En aparté, Rabbit explique au producteur qu’il n’a aucunement l’envie de voir son fils adoptif se lancer dans une carrière de rappeur. En faisant semblant de prendre cette passion au sérieux, il espère mettre assez de pression sur les frêles épaules de Dwayne pour qu’il abandonne et se concentre sur l’école. Mais dès cette première rencontre, Mannie Fresh a une intuition qui se révèlera juste.

« Cela ne fonctionnera pas. Il est évident que l’école est facile pour lui, c’est un génie. Et il a besoin du rap pour canaliser certaines choses… »

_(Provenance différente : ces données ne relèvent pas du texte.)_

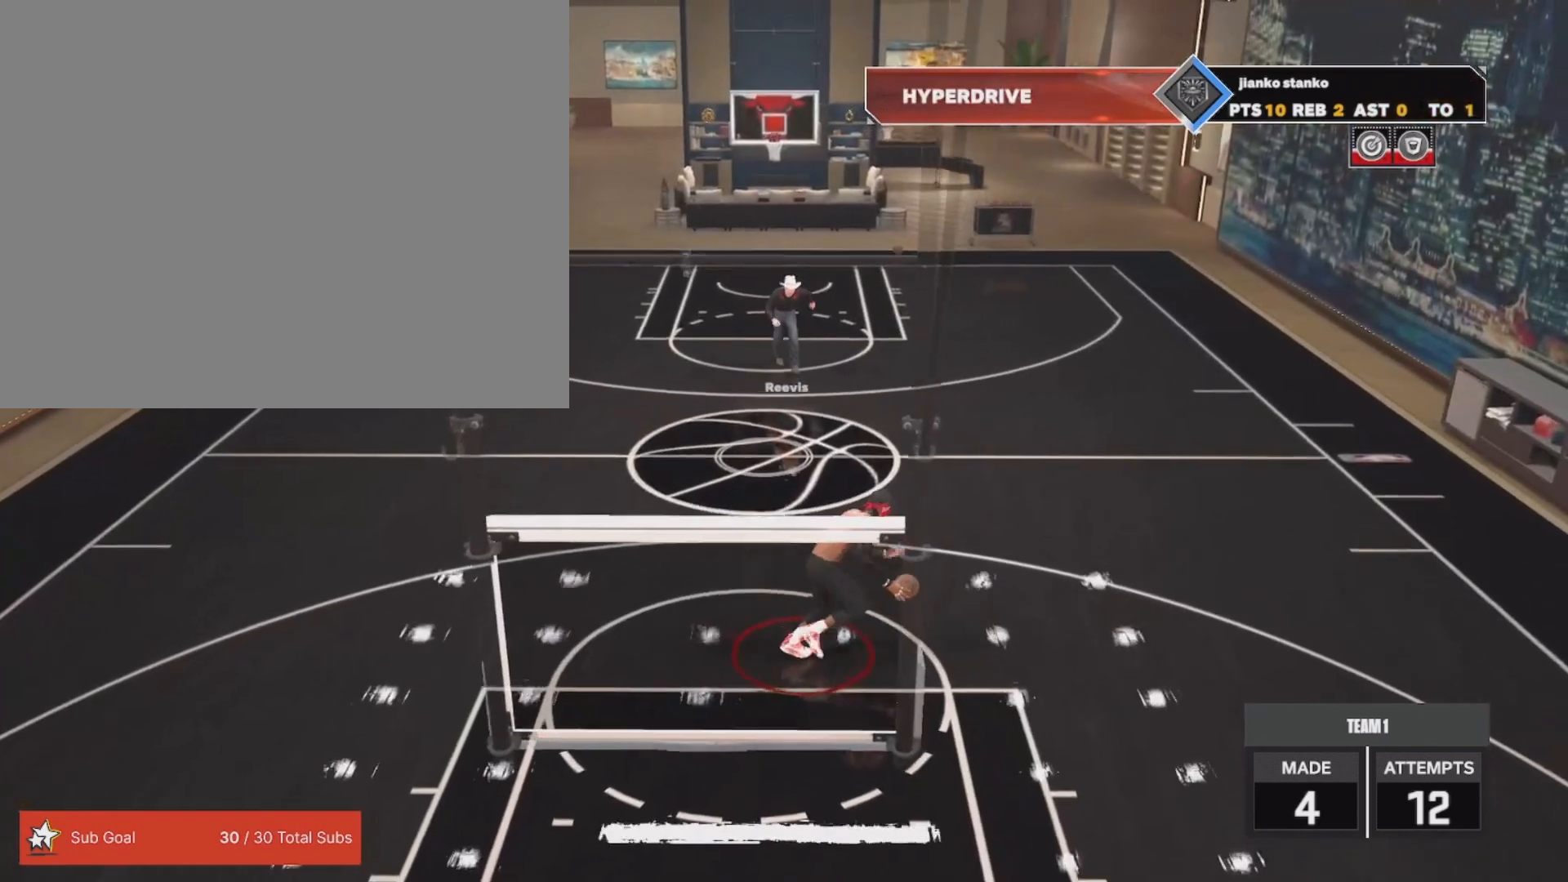
{"buttons": ["R2"], "left_stick": "center", "right_stick": "center", "events": [[100, "left_stick", "center"]]}
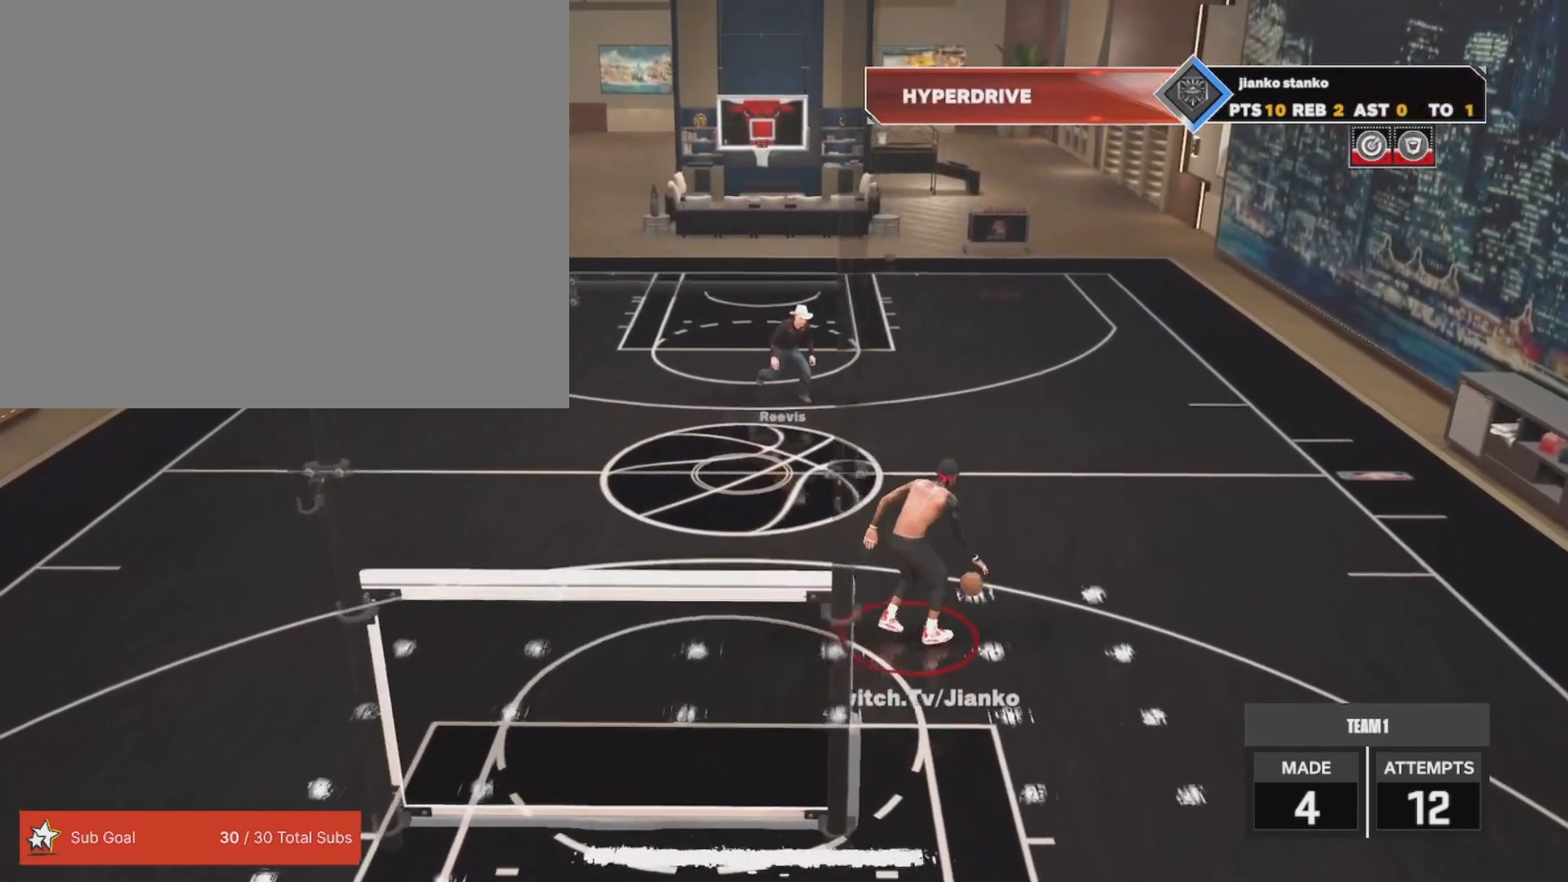
{"buttons": ["R2"], "left_stick": "right", "right_stick": "center", "events": [[50, "right_stick", "down-left"], [200, "right_stick", "center"], [317, "left_stick", "right"]]}
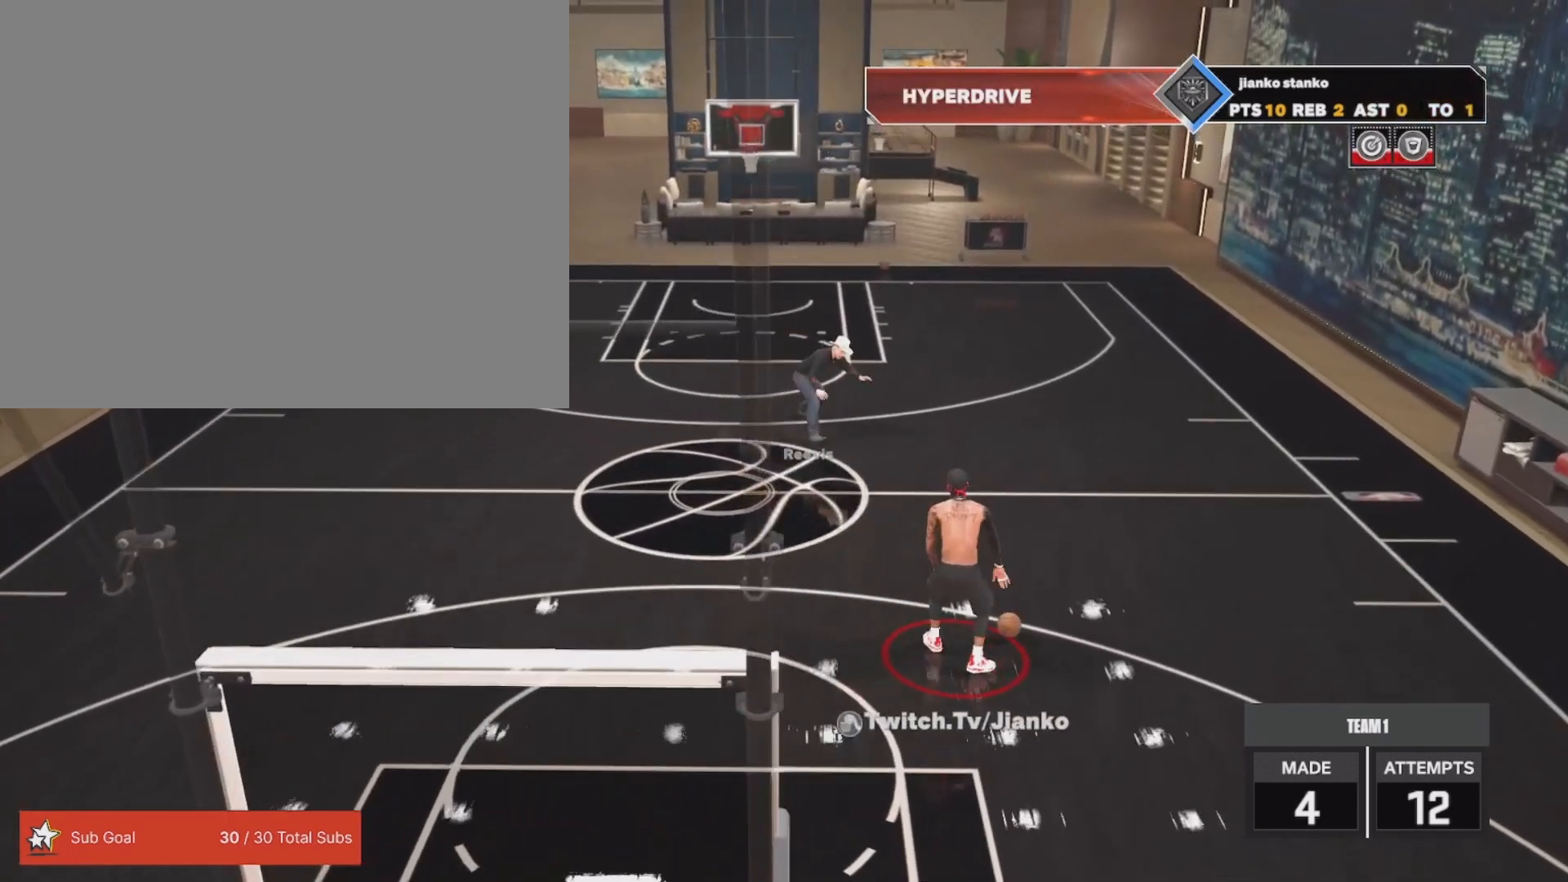
{"buttons": ["R2"], "left_stick": "center", "right_stick": "down-right", "events": [[150, "left_stick", "center"], [433, "right_stick", "down-right"]]}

Une douzaine d’années plus tard, Birdman fait croire que la relation malsaine qu’il entretient avec Lil Wayne est celle d’un père avec son fils. Pourtant, il utilise le rappeur comme un puits de pétrole, ne lui reverse pas un seul dollar de royalties, mais le loge, le nourrit et le couvre de cadeaux comme un enfant, ou comme un esclave gâté, qui estime ne plus avoir besoin de salaire.

« La façon dont Lil Wayne appelle Birdman « Daddy » m’évoque plus une relation entre un proxénète et sa gagneuse qu’entre un père et un fils. »

Le seul œil bienveillant posé sur Lil Wayne est celui du tout aussi abusé Mannie Fresh. L’unique beatmaker de Cash Money connaît Dwayne depuis qu’il est enfant et, contrairement à Birdman, a toujours cru en son talent. Après The Block Is Hot, c’est à Mannie Fresh que Wayne demande l’autorisation de pouvoir jurer dans ses chansons, et vers lui qu’il se tourne pour choisir les titres qui figurent sur ses albums. Même s’il envisage lui aussi, comme B.G., Turk et Juvenile, de quitter sa prison dorée, Mannie Fresh aimerait offrir un dernier disque à Lil Wayne avant de rendre son contrat au diable.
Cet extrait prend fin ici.